◆ WHAT IS BEING ASKED
Your answer should give again, exactly, the lines from the beginning of the entries below through the line containing "13: (200, 294, 0.63)". It must contain no pictures.
-- AVAILABLE DATA follows --
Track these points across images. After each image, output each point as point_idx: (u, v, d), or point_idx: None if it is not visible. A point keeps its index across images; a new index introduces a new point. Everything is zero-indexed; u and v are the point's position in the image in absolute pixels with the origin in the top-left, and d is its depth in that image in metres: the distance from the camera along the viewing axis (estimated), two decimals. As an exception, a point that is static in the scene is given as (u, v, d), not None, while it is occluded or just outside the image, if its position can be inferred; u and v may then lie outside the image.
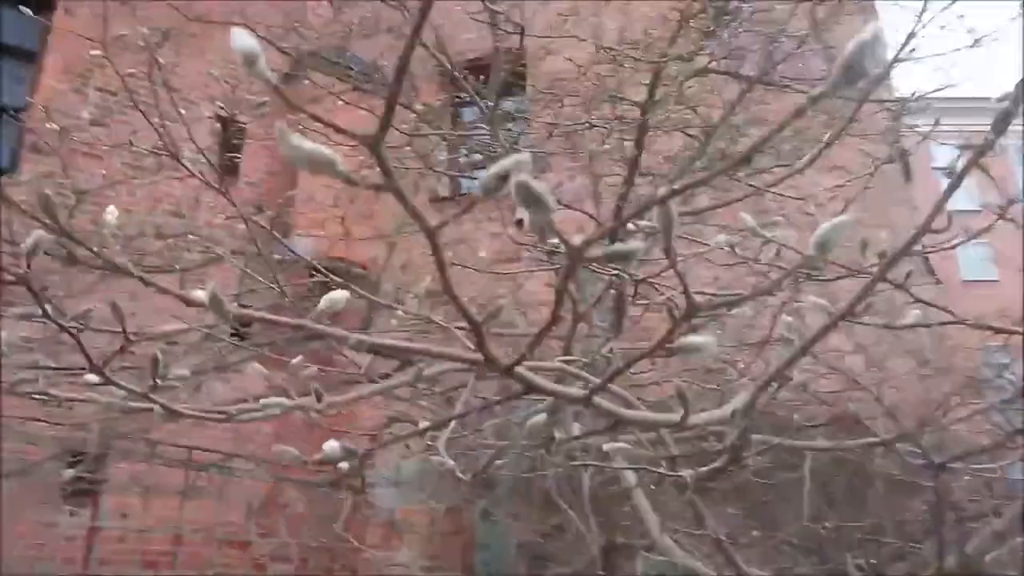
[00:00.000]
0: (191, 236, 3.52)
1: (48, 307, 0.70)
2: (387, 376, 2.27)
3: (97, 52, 1.96)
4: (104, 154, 6.70)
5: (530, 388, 0.64)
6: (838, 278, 1.44)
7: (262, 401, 0.92)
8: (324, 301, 0.69)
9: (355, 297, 2.72)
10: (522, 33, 2.61)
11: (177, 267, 3.09)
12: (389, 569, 5.99)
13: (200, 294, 0.63)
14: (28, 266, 0.67)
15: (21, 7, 2.70)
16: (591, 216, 3.91)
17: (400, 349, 0.72)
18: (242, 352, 3.45)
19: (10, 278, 0.67)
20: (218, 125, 6.26)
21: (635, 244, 0.47)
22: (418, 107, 3.39)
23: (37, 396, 1.02)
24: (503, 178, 0.42)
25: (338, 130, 0.43)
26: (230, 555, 6.61)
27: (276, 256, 2.45)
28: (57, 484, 5.54)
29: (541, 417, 0.93)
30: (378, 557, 6.43)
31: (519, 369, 0.62)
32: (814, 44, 3.84)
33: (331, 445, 0.81)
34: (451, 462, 0.91)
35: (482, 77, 3.56)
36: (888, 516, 3.96)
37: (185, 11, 4.82)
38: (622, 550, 2.73)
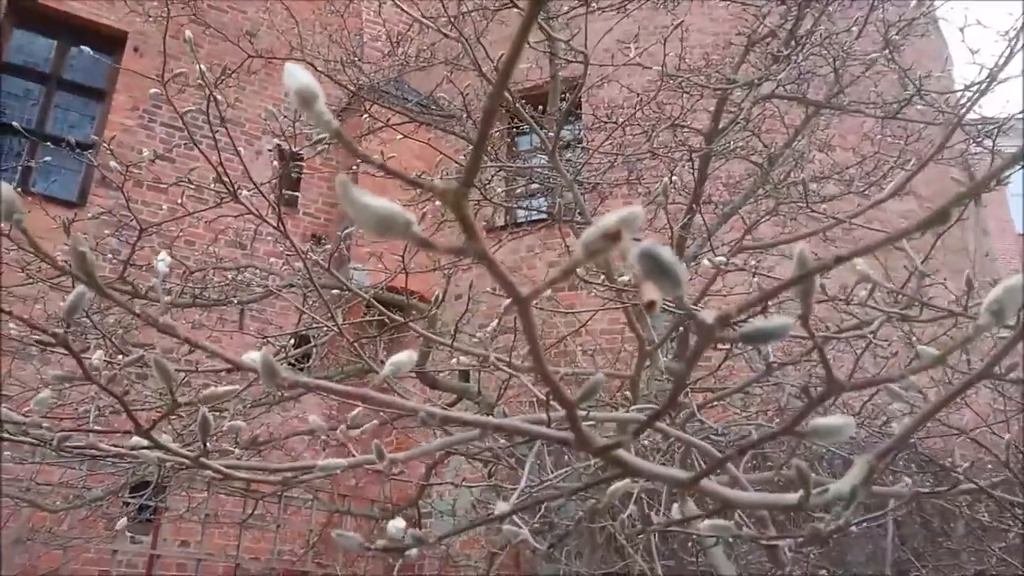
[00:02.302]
0: (252, 268, 3.53)
1: (93, 369, 0.65)
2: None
3: (156, 91, 1.96)
4: (168, 188, 6.86)
5: (628, 471, 0.56)
6: (935, 319, 1.32)
7: (319, 464, 0.85)
8: (389, 366, 0.63)
9: (416, 335, 2.67)
10: (586, 61, 2.55)
11: (236, 300, 3.09)
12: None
13: (251, 357, 0.57)
14: (68, 326, 0.62)
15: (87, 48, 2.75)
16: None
17: (482, 424, 0.65)
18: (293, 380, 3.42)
19: (49, 340, 0.61)
20: (275, 159, 6.36)
21: (781, 321, 0.39)
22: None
23: (85, 452, 0.98)
24: (611, 237, 0.34)
25: (413, 183, 0.37)
26: (287, 585, 6.61)
27: (335, 290, 2.41)
28: (120, 512, 5.60)
29: (624, 483, 0.84)
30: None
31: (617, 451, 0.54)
32: (884, 66, 3.69)
33: (396, 526, 0.74)
34: (524, 531, 0.83)
35: (540, 107, 3.51)
36: (970, 560, 3.73)
37: (247, 48, 4.90)
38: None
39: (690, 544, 2.52)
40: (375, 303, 1.82)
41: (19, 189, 6.44)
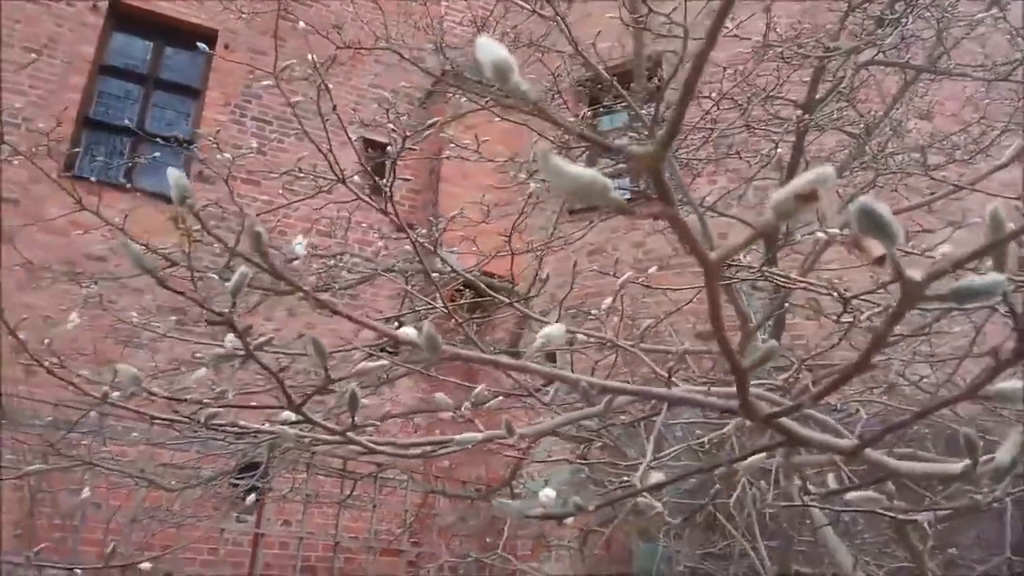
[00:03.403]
0: (348, 256, 3.62)
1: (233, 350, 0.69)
2: (538, 390, 2.22)
3: (268, 83, 2.02)
4: (262, 180, 7.09)
5: (793, 439, 0.56)
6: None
7: (456, 438, 0.88)
8: (541, 338, 0.63)
9: (518, 314, 2.69)
10: (686, 35, 2.50)
11: (336, 286, 3.18)
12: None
13: (409, 331, 0.59)
14: (233, 304, 0.65)
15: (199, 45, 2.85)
16: (746, 223, 3.73)
17: (647, 394, 0.65)
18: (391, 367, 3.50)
19: (215, 318, 0.65)
20: (362, 150, 6.47)
21: (992, 279, 0.38)
22: (570, 118, 3.34)
23: (228, 429, 1.02)
24: (805, 198, 0.34)
25: (606, 148, 0.37)
26: (384, 563, 6.80)
27: (435, 273, 2.45)
28: (228, 493, 5.87)
29: (760, 457, 0.84)
30: (527, 569, 6.42)
31: (782, 419, 0.54)
32: (991, 26, 3.50)
33: (548, 494, 0.75)
34: (659, 505, 0.83)
35: (631, 85, 3.47)
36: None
37: (335, 40, 5.00)
38: (798, 579, 2.55)
39: (799, 524, 2.47)
40: (480, 284, 1.85)
41: (128, 185, 6.76)
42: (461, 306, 4.03)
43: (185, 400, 0.90)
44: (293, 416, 0.76)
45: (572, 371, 3.45)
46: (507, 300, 1.92)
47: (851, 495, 0.72)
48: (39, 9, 7.58)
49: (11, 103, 6.59)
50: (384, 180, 2.10)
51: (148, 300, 3.82)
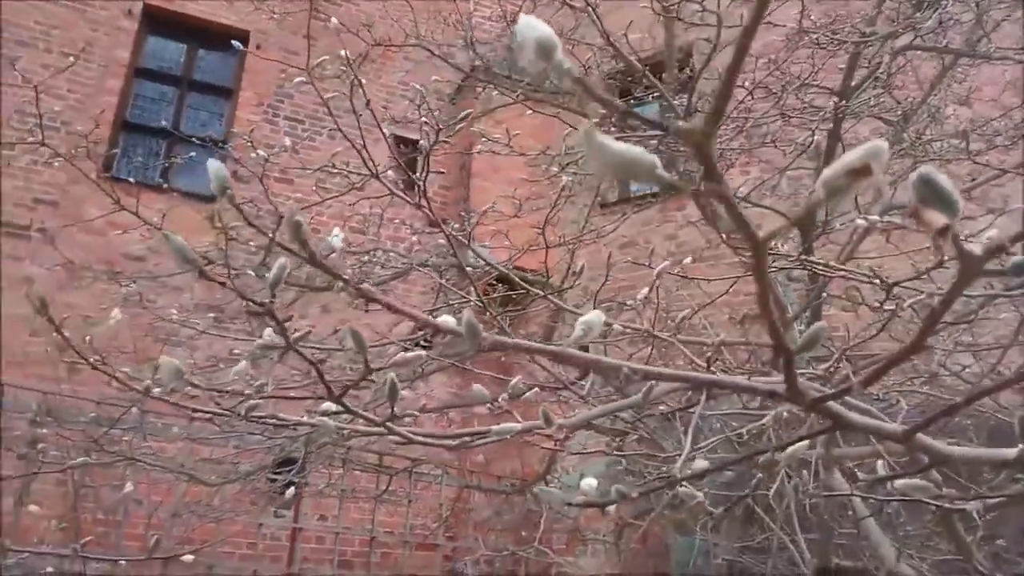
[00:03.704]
0: (381, 251, 3.64)
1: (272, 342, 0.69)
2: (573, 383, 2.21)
3: (302, 79, 2.04)
4: (295, 178, 7.15)
5: (840, 423, 0.54)
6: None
7: (495, 428, 0.88)
8: (580, 326, 0.63)
9: (551, 308, 2.67)
10: (719, 23, 2.47)
11: (370, 281, 3.20)
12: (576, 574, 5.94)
13: (449, 320, 0.58)
14: (273, 296, 0.66)
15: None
16: (780, 213, 3.68)
17: (685, 378, 0.64)
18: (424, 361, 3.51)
19: (256, 309, 0.65)
20: (393, 146, 6.49)
21: None
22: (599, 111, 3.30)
23: (268, 422, 1.03)
24: (856, 173, 0.33)
25: (650, 124, 0.36)
26: (420, 558, 6.84)
27: (467, 267, 2.45)
28: (266, 488, 5.94)
29: (803, 445, 0.82)
30: (563, 563, 6.41)
31: (830, 404, 0.53)
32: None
33: (590, 483, 0.74)
34: (699, 495, 0.82)
35: (662, 76, 3.44)
36: None
37: (365, 38, 5.03)
38: (838, 573, 2.52)
39: (839, 516, 2.44)
40: (514, 278, 1.85)
41: (165, 185, 6.86)
42: (494, 300, 4.03)
43: (226, 392, 0.90)
44: (333, 407, 0.77)
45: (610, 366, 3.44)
46: (541, 292, 1.92)
47: (899, 483, 0.71)
48: (75, 14, 7.72)
49: (50, 106, 6.70)
50: (417, 174, 2.10)
51: (187, 298, 3.88)
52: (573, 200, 4.06)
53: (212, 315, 2.80)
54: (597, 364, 0.63)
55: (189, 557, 1.41)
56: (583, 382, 1.47)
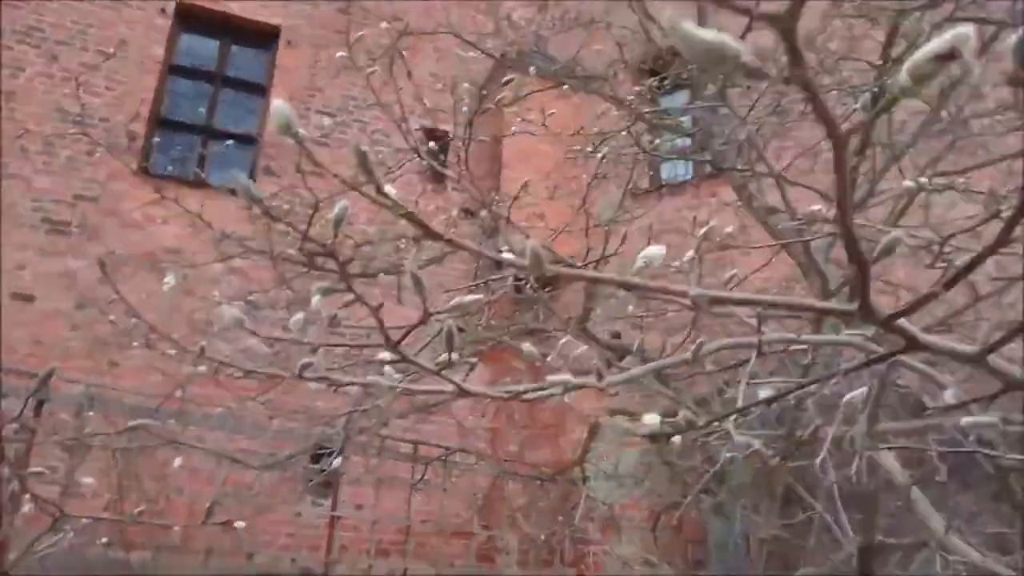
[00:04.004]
0: (413, 239, 3.66)
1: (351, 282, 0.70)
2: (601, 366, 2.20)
3: (343, 53, 2.05)
4: (325, 171, 7.20)
5: (913, 344, 0.54)
6: None
7: (548, 378, 0.88)
8: (641, 259, 0.63)
9: (586, 292, 2.66)
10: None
11: (404, 268, 3.21)
12: (610, 563, 5.95)
13: (509, 255, 0.59)
14: (335, 236, 0.66)
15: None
16: (818, 191, 3.63)
17: (758, 302, 0.64)
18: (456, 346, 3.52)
19: (319, 250, 0.66)
20: (423, 138, 6.53)
21: None
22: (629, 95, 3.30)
23: (318, 380, 1.04)
24: (943, 58, 0.33)
25: (737, 9, 0.36)
26: (456, 545, 6.88)
27: (503, 250, 2.46)
28: (303, 477, 6.02)
29: (862, 391, 0.81)
30: (598, 551, 6.42)
31: (901, 321, 0.52)
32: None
33: (652, 418, 0.74)
34: (756, 443, 0.82)
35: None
36: None
37: (396, 29, 5.05)
38: (883, 550, 2.49)
39: (883, 492, 2.41)
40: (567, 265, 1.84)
41: (200, 180, 6.95)
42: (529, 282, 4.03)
43: (284, 340, 0.91)
44: (390, 356, 0.78)
45: (641, 347, 3.41)
46: (578, 271, 1.91)
47: (965, 421, 0.70)
48: (111, 13, 7.84)
49: (89, 103, 6.83)
50: (446, 159, 2.11)
51: (224, 287, 3.93)
52: (604, 190, 4.05)
53: (251, 297, 2.83)
54: (662, 290, 0.63)
55: (241, 523, 1.43)
56: (618, 365, 1.46)
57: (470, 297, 0.77)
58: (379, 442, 5.54)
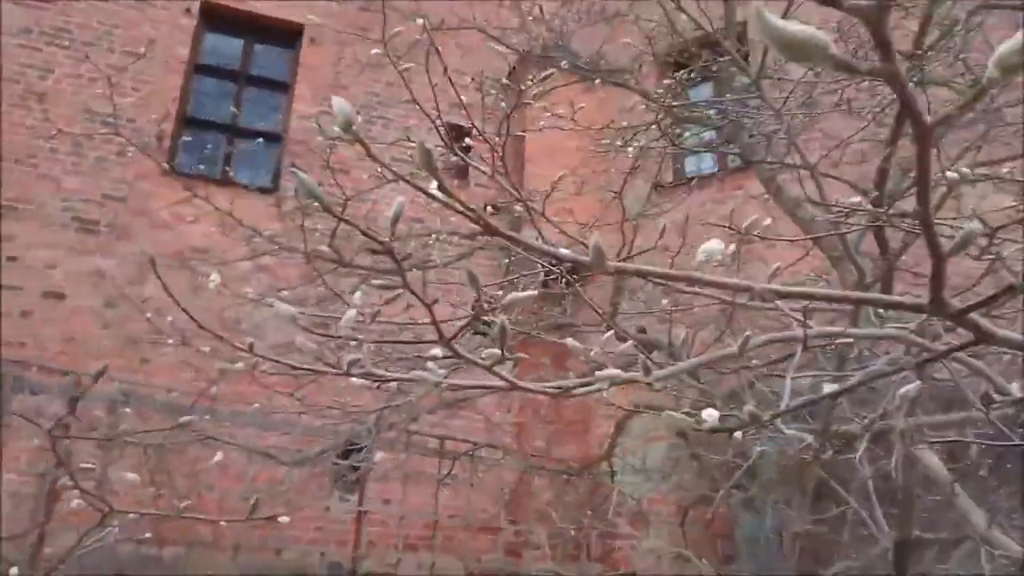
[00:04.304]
0: (444, 235, 3.68)
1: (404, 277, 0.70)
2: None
3: (377, 51, 2.06)
4: (351, 168, 7.24)
5: (985, 337, 0.53)
6: None
7: (597, 373, 0.88)
8: (701, 253, 0.63)
9: (614, 286, 2.65)
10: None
11: (431, 263, 3.24)
12: (638, 557, 5.94)
13: (566, 250, 0.59)
14: (392, 234, 0.67)
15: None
16: (849, 183, 3.60)
17: (829, 297, 0.64)
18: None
19: (376, 247, 0.67)
20: (446, 133, 6.53)
21: None
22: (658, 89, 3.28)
23: (363, 377, 1.05)
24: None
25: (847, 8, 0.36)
26: (483, 540, 6.90)
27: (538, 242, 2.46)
28: (331, 472, 6.07)
29: (916, 386, 0.81)
30: (625, 545, 6.41)
31: (973, 315, 0.52)
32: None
33: (711, 414, 0.74)
34: (808, 437, 0.81)
35: (720, 52, 3.38)
36: None
37: (418, 25, 5.05)
38: (919, 545, 2.46)
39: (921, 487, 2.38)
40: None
41: (227, 178, 7.01)
42: (557, 277, 4.03)
43: (337, 337, 0.92)
44: (441, 352, 0.78)
45: (669, 340, 3.40)
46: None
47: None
48: (137, 14, 7.92)
49: (117, 103, 6.90)
50: (469, 155, 2.11)
51: (254, 284, 3.97)
52: (632, 184, 4.03)
53: (284, 293, 2.86)
54: (724, 285, 0.63)
55: (285, 518, 1.45)
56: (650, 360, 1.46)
57: (524, 294, 0.77)
58: (406, 438, 5.57)
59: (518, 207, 3.17)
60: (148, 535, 1.84)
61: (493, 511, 6.65)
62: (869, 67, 0.37)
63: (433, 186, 0.97)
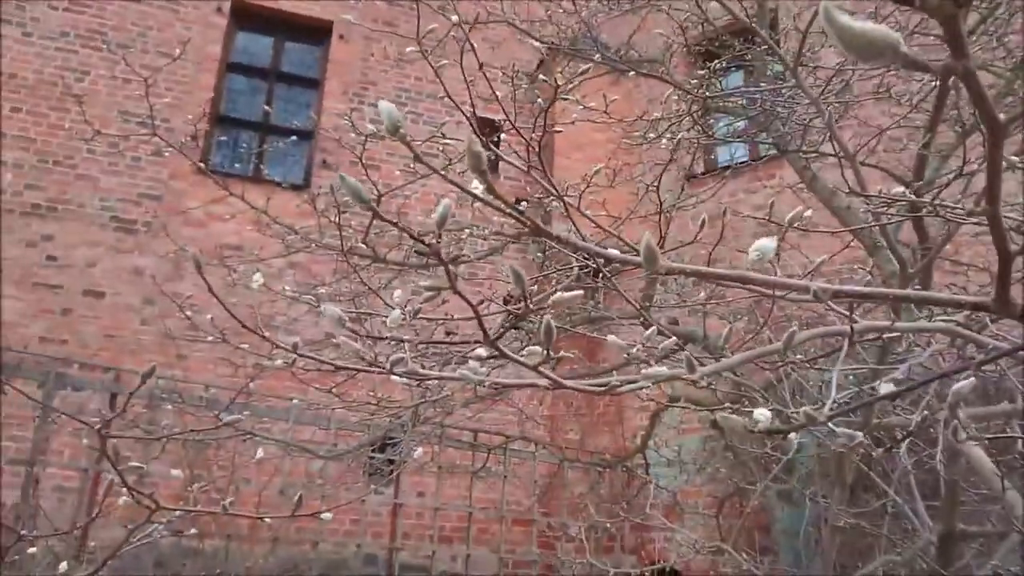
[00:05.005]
0: (476, 229, 3.68)
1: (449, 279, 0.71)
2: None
3: (412, 48, 2.07)
4: (381, 164, 7.28)
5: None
6: None
7: (643, 372, 0.88)
8: (754, 251, 0.62)
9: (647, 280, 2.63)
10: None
11: (466, 257, 3.25)
12: (672, 549, 5.92)
13: (613, 251, 0.58)
14: (439, 237, 0.67)
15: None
16: (889, 172, 3.54)
17: (900, 296, 0.63)
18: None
19: (424, 249, 0.67)
20: (476, 127, 6.52)
21: None
22: (692, 79, 3.25)
23: (406, 376, 1.05)
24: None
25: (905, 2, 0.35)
26: (516, 532, 6.93)
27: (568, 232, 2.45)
28: (366, 466, 6.12)
29: (970, 382, 0.79)
30: (659, 537, 6.40)
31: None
32: None
33: (763, 414, 0.74)
34: (859, 435, 0.80)
35: (752, 40, 3.34)
36: None
37: (446, 20, 5.05)
38: (963, 539, 2.43)
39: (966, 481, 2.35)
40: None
41: (260, 175, 7.07)
42: (589, 271, 4.02)
43: (383, 338, 0.93)
44: (485, 352, 0.78)
45: (704, 334, 3.37)
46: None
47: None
48: (169, 15, 8.02)
49: (153, 103, 6.99)
50: (499, 151, 2.10)
51: (288, 281, 4.02)
52: (655, 174, 3.99)
53: (321, 289, 2.88)
54: (778, 284, 0.62)
55: (328, 515, 1.47)
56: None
57: (570, 294, 0.77)
58: (441, 431, 5.59)
59: (552, 201, 3.16)
60: (193, 530, 1.87)
61: (527, 503, 6.66)
62: (943, 65, 0.36)
63: (479, 187, 0.97)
-- AVAILABLE DATA concluded --
◆ OUTPUT OF THE TASK
Track these points across images. After each image, output each point as point_idx: (u, v, d), or point_idx: None if it is not visible. A point keeps its index across images; a new index introduces a new point. Everything is zero-indexed; u and v are the point's position in the image in absolute pixels with the origin in the top-left, and d is its depth in that image in metres: the distance from the camera along the viewing axis (estimated), two decimals. As an exception, a point that is static in the scene is given as (u, v, d), not None, while it is occluded or just outside the image, if its position can be inferred; u and v may then lie outside the image.
[00:00.000]
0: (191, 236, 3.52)
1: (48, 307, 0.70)
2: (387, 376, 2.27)
3: (97, 52, 1.96)
4: (104, 154, 6.70)
5: (530, 388, 0.64)
6: (838, 278, 1.44)
7: (262, 401, 0.92)
8: (324, 301, 0.69)
9: (355, 297, 2.72)
10: (522, 33, 2.61)
11: (177, 267, 3.09)
12: (389, 569, 5.99)
13: (200, 294, 0.63)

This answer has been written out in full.